Aware that the Trail-lite motorhome interior had evolved and improved but the bodywork had been in production virtually unchanged since the early 1990s, the company began investigating new materials and production techniques that would allow it to upgrade its product and produce it more efficiently.

The new Trail-lite motorhome is more than just a new body shape. Beneath the new bodywork lies a whole new build system that is a complete departure from the construction methods used previously.

The traditional aluminium cladding over structural wooden frames method is replaced with a sandwich construction wall panel system. The new exterior cladding, the insulation panels, the glues and the vacuum pump manufacturing process have all been introduced from suppliers in Europe and the UK. These suppliers have provided manufacturing advice on how to use the new products, enabling Trail-lite’s experienced production team to produce a reliable and enduring end product.

John Nelson, the factory manager, positions the insulation panels that provide the stiffness to the wall panels onto the Alufibre exterior cladding panel that lies on the production table. The Alufibre cladding is manufactured in the Netherlands and arrives in crated coils, pre-finished in either white or silver. John, who has been with Trail-lite for over 20 years, explains the process.

═══

Problems and tasks:
• A. Reproduce the Trail-lite passage between "The new Trail-lite" and "methods used previously.", inclusive.
• B. According to the Trail-lite passage, in which country is the Alufibre cladding manufactured?
• C. Translate this sentence from the Trail-lite passage into Spanish: "The Alufibre cladding is manufactured in the Netherlands and arrives in crated coils, pre-finished in either white or silver."
Rely only on the Trail-lite passage.

Data shown:
═══

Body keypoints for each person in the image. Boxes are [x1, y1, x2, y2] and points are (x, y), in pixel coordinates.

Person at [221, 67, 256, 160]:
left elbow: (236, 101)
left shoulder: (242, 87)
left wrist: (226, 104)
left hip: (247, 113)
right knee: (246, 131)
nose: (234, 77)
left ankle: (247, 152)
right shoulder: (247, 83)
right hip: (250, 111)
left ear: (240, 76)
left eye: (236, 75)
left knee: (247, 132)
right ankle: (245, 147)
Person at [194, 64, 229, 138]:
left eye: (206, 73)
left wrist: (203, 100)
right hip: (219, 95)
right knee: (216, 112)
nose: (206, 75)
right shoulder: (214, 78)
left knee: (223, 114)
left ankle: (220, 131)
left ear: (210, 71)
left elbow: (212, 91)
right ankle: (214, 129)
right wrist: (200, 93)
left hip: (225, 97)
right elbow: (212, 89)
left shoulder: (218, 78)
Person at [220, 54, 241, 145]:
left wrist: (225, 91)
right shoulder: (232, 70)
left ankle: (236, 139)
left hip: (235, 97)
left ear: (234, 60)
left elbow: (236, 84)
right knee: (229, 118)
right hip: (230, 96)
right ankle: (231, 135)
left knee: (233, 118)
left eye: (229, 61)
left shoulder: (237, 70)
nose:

═══

Solutions to the problems:
• A.
The new Trail-lite motorhome is more than just a new body shape. Beneath the new bodywork lies a whole new build system that is a complete departure from the construction methods used previously.

• B. The Netherlands.

• C. El revestimiento Alufibre se fabrica en los Países Bajos y llega en bobinas embaladas en cajas, con acabado previo en blanco o en plateado.